Hace unos meses Alejandro Gaviria, rector ilustre de Los Andes, me contó que había recibido el encargo de escribir el prólogo del libro Decidí Contarlo, de Guillermo Perry, responsabilidad que debía cumplir con premura. En ese contexto supe que Guillermo tenía cáncer. Me asombró que así fuere; nada en la fisonomía del joven vitalicio que siempre fue delataba su dolencia. El libro, en efecto, se publicó pocas semanas después. Felicité a Guillermo y prometí comentarlo en mi columna de SEMANA. No alcancé a hacerlo. Pero en algún momento me preguntó que en qué parte iba. La razón de la pregunta quizás fuere su aprehensión de que yo me molestara por alguna crítica suya a mi gestión como ministro de Comercio de Uribe, y que eso pudiera incidir en mi opinión.

El libro de Guillermo constituye un magnífico testimonio de la historia de la política económica, y de la política a secas de los últimos 50 años; y de su participación en tareas trascendentales para ayudar a construir un mejor país. Así, en efecto, ha sucedido y su relato cabalmente lo recoge. No hemos dejado de progresar en este dilatado lapso, del que yo mismo he sido testigo y actor de reparto, constatación que no puede conducirnos a la defensa del statu quo. No. Siempre hay problemas nuevos que resolver, ideas nuevas que requieren debate, causas de interés colectivo que han de ser promovidas. A muchos de los coetáneos de Guillermo, tanto como a él mismo, nos marcó el gobierno de Carlos Lleras Restrepo (1966/70). El idealismo juvenil por la política nos llevó a identificarnos con un gobernante que tenía una visión transformadora de Colombia; y que, en pos de ese objetivo, confiaba en quienes tenían una formación rigurosa. De allí surgió lo que se ha denominado la “tecnocracia” nacional a la que quienes entienden la política para hacer favores –y prosperar haciéndolos– miran con desvío. Debemos a Max Weber esta nítida distinción: unos son los que viven de la política y otros los que viven para ella.
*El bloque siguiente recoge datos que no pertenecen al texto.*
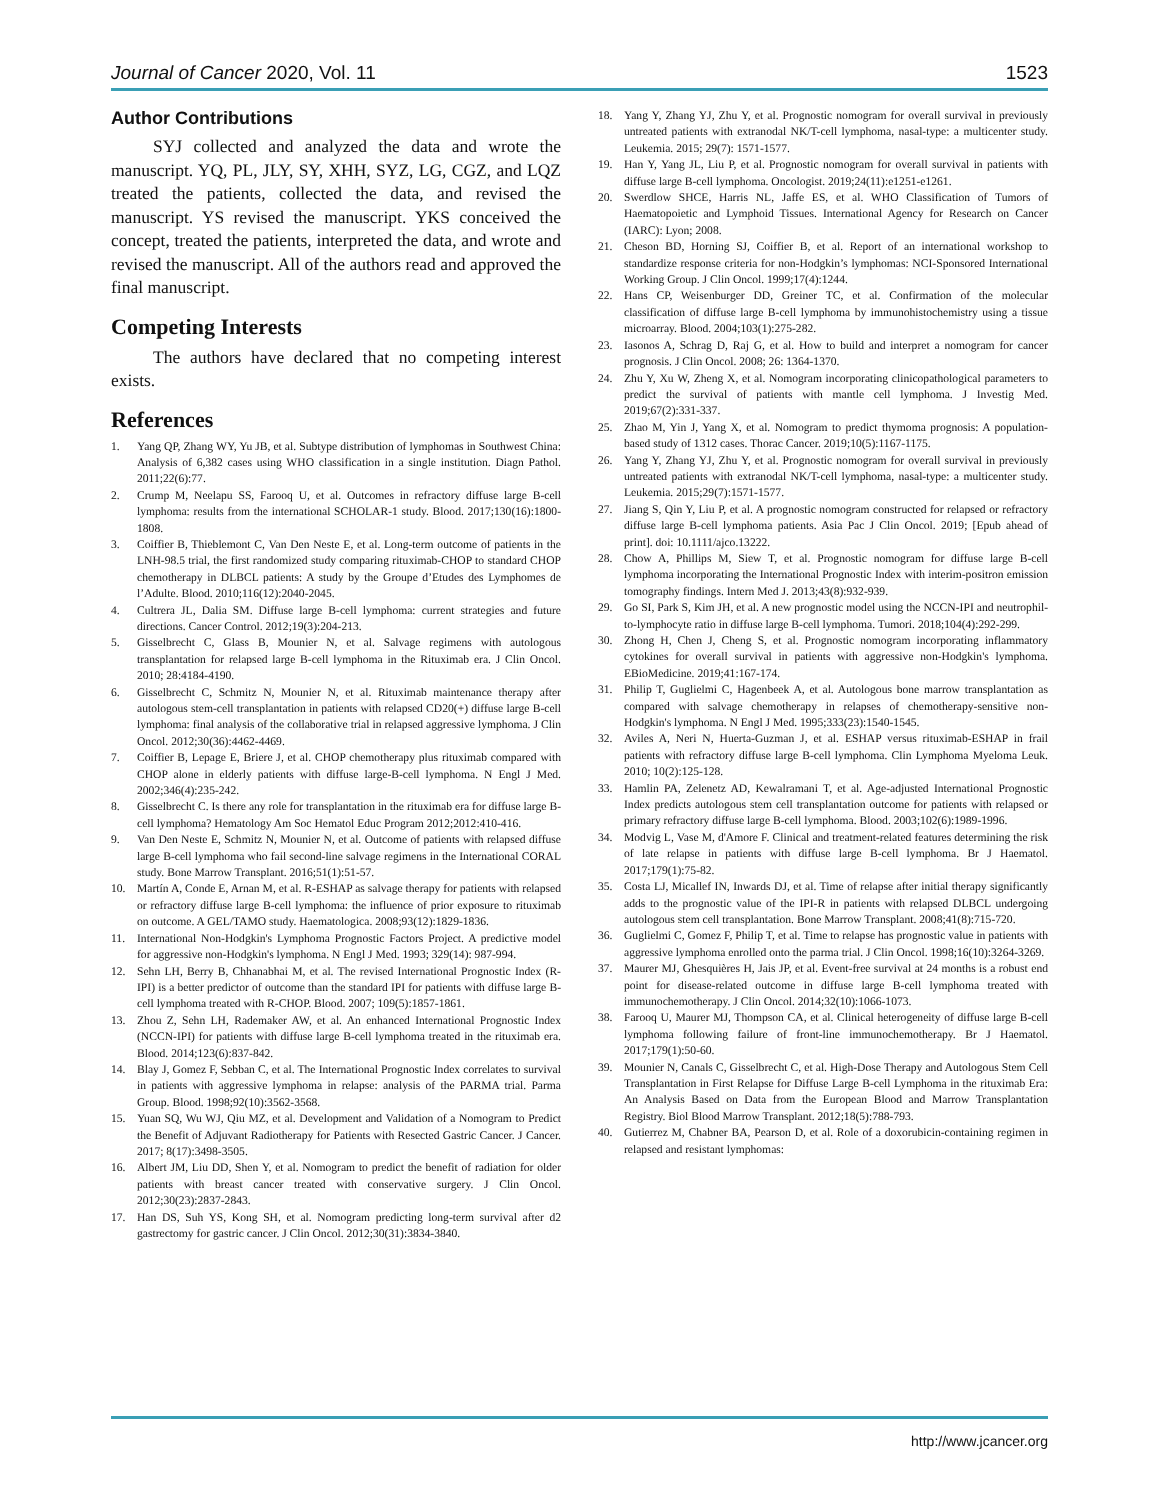Journal of Cancer 2020, Vol. 11 1523
Author Contributions
SYJ collected and analyzed the data and wrote the manuscript. YQ, PL, JLY, SY, XHH, SYZ, LG, CGZ, and LQZ treated the patients, collected the data, and revised the manuscript. YS revised the manuscript. YKS conceived the concept, treated the patients, interpreted the data, and wrote and revised the manuscript. All of the authors read and approved the final manuscript.
Competing Interests
The authors have declared that no competing interest exists.
References
1. Yang QP, Zhang WY, Yu JB, et al. Subtype distribution of lymphomas in Southwest China: Analysis of 6,382 cases using WHO classification in a single institution. Diagn Pathol. 2011;22(6):77.
2. Crump M, Neelapu SS, Farooq U, et al. Outcomes in refractory diffuse large B-cell lymphoma: results from the international SCHOLAR-1 study. Blood. 2017;130(16):1800-1808.
3. Coiffier B, Thieblemont C, Van Den Neste E, et al. Long-term outcome of patients in the LNH-98.5 trial, the first randomized study comparing rituximab-CHOP to standard CHOP chemotherapy in DLBCL patients: A study by the Groupe d’Etudes des Lymphomes de l’Adulte. Blood. 2010;116(12):2040-2045.
4. Cultrera JL, Dalia SM. Diffuse large B-cell lymphoma: current strategies and future directions. Cancer Control. 2012;19(3):204-213.
5. Gisselbrecht C, Glass B, Mounier N, et al. Salvage regimens with autologous transplantation for relapsed large B-cell lymphoma in the Rituximab era. J Clin Oncol. 2010; 28:4184-4190.
6. Gisselbrecht C, Schmitz N, Mounier N, et al. Rituximab maintenance therapy after autologous stem-cell transplantation in patients with relapsed CD20(+) diffuse large B-cell lymphoma: final analysis of the collaborative trial in relapsed aggressive lymphoma. J Clin Oncol. 2012;30(36):4462-4469.
7. Coiffier B, Lepage E, Briere J, et al. CHOP chemotherapy plus rituximab compared with CHOP alone in elderly patients with diffuse large-B-cell lymphoma. N Engl J Med. 2002;346(4):235-242.
8. Gisselbrecht C. Is there any role for transplantation in the rituximab era for diffuse large B-cell lymphoma? Hematology Am Soc Hematol Educ Program 2012;2012:410-416.
9. Van Den Neste E, Schmitz N, Mounier N, et al. Outcome of patients with relapsed diffuse large B-cell lymphoma who fail second-line salvage regimens in the International CORAL study. Bone Marrow Transplant. 2016;51(1):51-57.
10. Martín A, Conde E, Arnan M, et al. R-ESHAP as salvage therapy for patients with relapsed or refractory diffuse large B-cell lymphoma: the influence of prior exposure to rituximab on outcome. A GEL/TAMO study. Haematologica. 2008;93(12):1829-1836.
11. International Non-Hodgkin's Lymphoma Prognostic Factors Project. A predictive model for aggressive non-Hodgkin's lymphoma. N Engl J Med. 1993; 329(14): 987-994.
12. Sehn LH, Berry B, Chhanabhai M, et al. The revised International Prognostic Index (R-IPI) is a better predictor of outcome than the standard IPI for patients with diffuse large B-cell lymphoma treated with R-CHOP. Blood. 2007; 109(5):1857-1861.
13. Zhou Z, Sehn LH, Rademaker AW, et al. An enhanced International Prognostic Index (NCCN-IPI) for patients with diffuse large B-cell lymphoma treated in the rituximab era. Blood. 2014;123(6):837-842.
14. Blay J, Gomez F, Sebban C, et al. The International Prognostic Index correlates to survival in patients with aggressive lymphoma in relapse: analysis of the PARMA trial. Parma Group. Blood. 1998;92(10):3562-3568.
15. Yuan SQ, Wu WJ, Qiu MZ, et al. Development and Validation of a Nomogram to Predict the Benefit of Adjuvant Radiotherapy for Patients with Resected Gastric Cancer. J Cancer. 2017; 8(17):3498-3505.
16. Albert JM, Liu DD, Shen Y, et al. Nomogram to predict the benefit of radiation for older patients with breast cancer treated with conservative surgery. J Clin Oncol. 2012;30(23):2837-2843.
17. Han DS, Suh YS, Kong SH, et al. Nomogram predicting long-term survival after d2 gastrectomy for gastric cancer. J Clin Oncol. 2012;30(31):3834-3840.
18. Yang Y, Zhang YJ, Zhu Y, et al. Prognostic nomogram for overall survival in previously untreated patients with extranodal NK/T-cell lymphoma, nasal-type: a multicenter study. Leukemia. 2015; 29(7): 1571-1577.
19. Han Y, Yang JL, Liu P, et al. Prognostic nomogram for overall survival in patients with diffuse large B-cell lymphoma. Oncologist. 2019;24(11):e1251-e1261.
20. Swerdlow SHCE, Harris NL, Jaffe ES, et al. WHO Classification of Tumors of Haematopoietic and Lymphoid Tissues. International Agency for Research on Cancer (IARC): Lyon; 2008.
21. Cheson BD, Horning SJ, Coiffier B, et al. Report of an international workshop to standardize response criteria for non-Hodgkin’s lymphomas: NCI-Sponsored International Working Group. J Clin Oncol. 1999;17(4):1244.
22. Hans CP, Weisenburger DD, Greiner TC, et al. Confirmation of the molecular classification of diffuse large B-cell lymphoma by immunohistochemistry using a tissue microarray. Blood. 2004;103(1):275-282.
23. Iasonos A, Schrag D, Raj G, et al. How to build and interpret a nomogram for cancer prognosis. J Clin Oncol. 2008; 26: 1364-1370.
24. Zhu Y, Xu W, Zheng X, et al. Nomogram incorporating clinicopathological parameters to predict the survival of patients with mantle cell lymphoma. J Investig Med. 2019;67(2):331-337.
25. Zhao M, Yin J, Yang X, et al. Nomogram to predict thymoma prognosis: A population-based study of 1312 cases. Thorac Cancer. 2019;10(5):1167-1175.
26. Yang Y, Zhang YJ, Zhu Y, et al. Prognostic nomogram for overall survival in previously untreated patients with extranodal NK/T-cell lymphoma, nasal-type: a multicenter study. Leukemia. 2015;29(7):1571-1577.
27. Jiang S, Qin Y, Liu P, et al. A prognostic nomogram constructed for relapsed or refractory diffuse large B-cell lymphoma patients. Asia Pac J Clin Oncol. 2019; [Epub ahead of print]. doi: 10.1111/ajco.13222.
28. Chow A, Phillips M, Siew T, et al. Prognostic nomogram for diffuse large B-cell lymphoma incorporating the International Prognostic Index with interim-positron emission tomography findings. Intern Med J. 2013;43(8):932-939.
29. Go SI, Park S, Kim JH, et al. A new prognostic model using the NCCN-IPI and neutrophil-to-lymphocyte ratio in diffuse large B-cell lymphoma. Tumori. 2018;104(4):292-299.
30. Zhong H, Chen J, Cheng S, et al. Prognostic nomogram incorporating inflammatory cytokines for overall survival in patients with aggressive non-Hodgkin's lymphoma. EBioMedicine. 2019;41:167-174.
31. Philip T, Guglielmi C, Hagenbeek A, et al. Autologous bone marrow transplantation as compared with salvage chemotherapy in relapses of chemotherapy-sensitive non-Hodgkin's lymphoma. N Engl J Med. 1995;333(23):1540-1545.
32. Aviles A, Neri N, Huerta-Guzman J, et al. ESHAP versus rituximab-ESHAP in frail patients with refractory diffuse large B-cell lymphoma. Clin Lymphoma Myeloma Leuk. 2010; 10(2):125-128.
33. Hamlin PA, Zelenetz AD, Kewalramani T, et al. Age-adjusted International Prognostic Index predicts autologous stem cell transplantation outcome for patients with relapsed or primary refractory diffuse large B-cell lymphoma. Blood. 2003;102(6):1989-1996.
34. Modvig L, Vase M, d'Amore F. Clinical and treatment-related features determining the risk of late relapse in patients with diffuse large B-cell lymphoma. Br J Haematol. 2017;179(1):75-82.
35. Costa LJ, Micallef IN, Inwards DJ, et al. Time of relapse after initial therapy significantly adds to the prognostic value of the IPI-R in patients with relapsed DLBCL undergoing autologous stem cell transplantation. Bone Marrow Transplant. 2008;41(8):715-720.
36. Guglielmi C, Gomez F, Philip T, et al. Time to relapse has prognostic value in patients with aggressive lymphoma enrolled onto the parma trial. J Clin Oncol. 1998;16(10):3264-3269.
37. Maurer MJ, Ghesquières H, Jais JP, et al. Event-free survival at 24 months is a robust end point for disease-related outcome in diffuse large B-cell lymphoma treated with immunochemotherapy. J Clin Oncol. 2014;32(10):1066-1073.
38. Farooq U, Maurer MJ, Thompson CA, et al. Clinical heterogeneity of diffuse large B-cell lymphoma following failure of front-line immunochemotherapy. Br J Haematol. 2017;179(1):50-60.
39. Mounier N, Canals C, Gisselbrecht C, et al. High-Dose Therapy and Autologous Stem Cell Transplantation in First Relapse for Diffuse Large B-cell Lymphoma in the rituximab Era: An Analysis Based on Data from the European Blood and Marrow Transplantation Registry. Biol Blood Marrow Transplant. 2012;18(5):788-793.
40. Gutierrez M, Chabner BA, Pearson D, et al. Role of a doxorubicin-containing regimen in relapsed and resistant lymphomas:
http://www.jcancer.org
Perry, quien tuvo una espléndida formación, primero como ingeniero, y, luego, como economista, es un paradigma del político que vale la pena ser; estuvo hasta el fin de sus días volcado sobre el bien común.

Siendo muy joven, Perry jugó un papel fundamental en la adopción de la reforma tributaria de 1974 durante el gobierno de López Michelsen. Se procuró entonces modernizar el sistema fiscal, entre otras cosas para introducir el impuesto sobre las ventas y la renta presuntiva. Más allá de estas innovaciones técnicas, se quiso aumentar el recaudo bajo el convencimiento de que, sin recursos tributarios adecuados, los propósitos de crecimiento económico, generación de empleo y equidad social son ilusorios. Igualmente, persiguió esa reforma distribuir la carga tributaria empresarial de manera igualitaria. En esa materia me decía a fines del año pasado que nos movemos en la dirección contraria. Colombia no recauda los tributos necesarios para sostener una agenda social tan ambiciosa como la que queremos; es difícil encontrar justificación a los numerosos beneficios tributarios que hoy existen para algunos sectores. El Chino Perry, como fue conocido a comienzos de su carrera, era una de las estrellas del gobierno de Ernesto Samper, de quien fue ministro de Hacienda. En un acto de coherencia y valentía renunció a su cargo cuando llegó a la convicción de que el presidente conocía, o no podía ignorar, la infiltración de su campaña por el narcotráfico. Fue ese el fin de su actividad política, aunque continuó siendo un servidor público ejemplar. Como economista jefe para América Latina del Banco Mundial, realizó aportes extraordinarios. A su regreso al país participó en cuanta tarea ad honórem los distintos gobiernos le encargaron. Hasta la semana pasada publicó su columna en El Tiempo de la que se sentía tan orgulloso. Perry tendrá, como todos, pero en grado mayor que muchos, su cuota de inmortalidad en el recuerdo de quienes lo quisieron y admiraron. Briznas poéticas. De Sócrates estas palabras suyas recogidas por Platón: “Temer a la muerte, atenienses, supone creerse sabio sin serlo, pues es creer que se sabe lo que no se sabe. Quiero decir que aunque nadie conoce la muerte ni sabe si, a lo mejor, constituye el mayor bien del hombre, casi todos la temen como si supieran con certeza que representa el mayor de los males”.